* _What is expected_
Your answer should be exactly the lines from the one that contains "vfov_deg: 24.3" through the final line of the entries below, and nothing else.

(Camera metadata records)

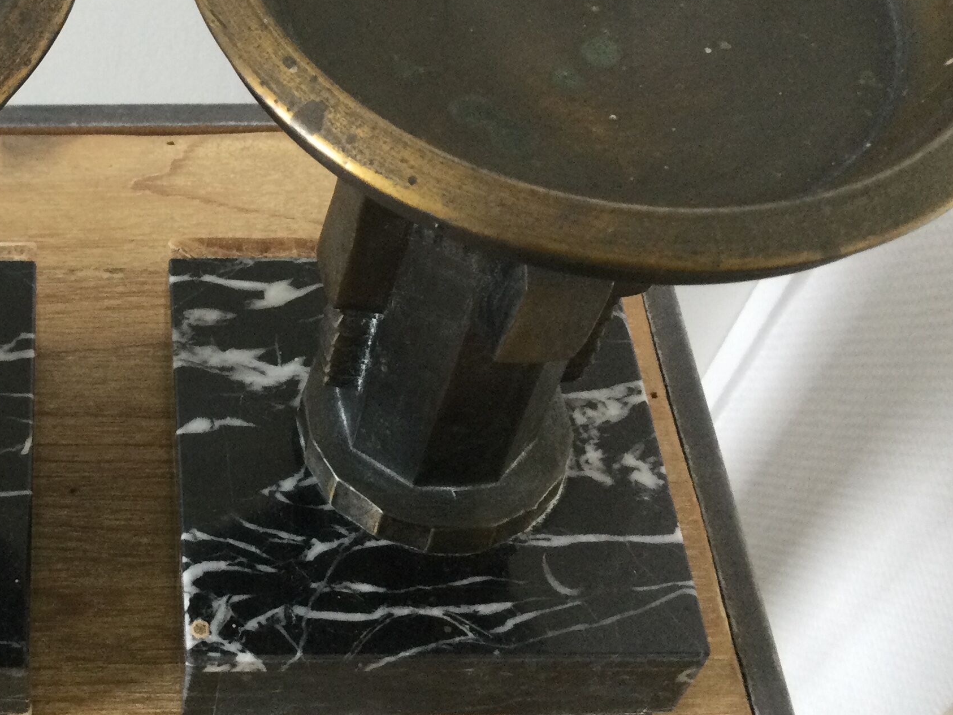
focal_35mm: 60
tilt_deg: -54.1
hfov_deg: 31.0
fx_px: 1652
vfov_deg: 24.3
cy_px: 214
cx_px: 129
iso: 125
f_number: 2.4
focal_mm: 3.3
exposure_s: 1/33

* _Answer area_
vfov_deg: 24.3
cy_px: 214
cx_px: 129
iso: 125
f_number: 2.4
focal_mm: 3.3
exposure_s: 1/33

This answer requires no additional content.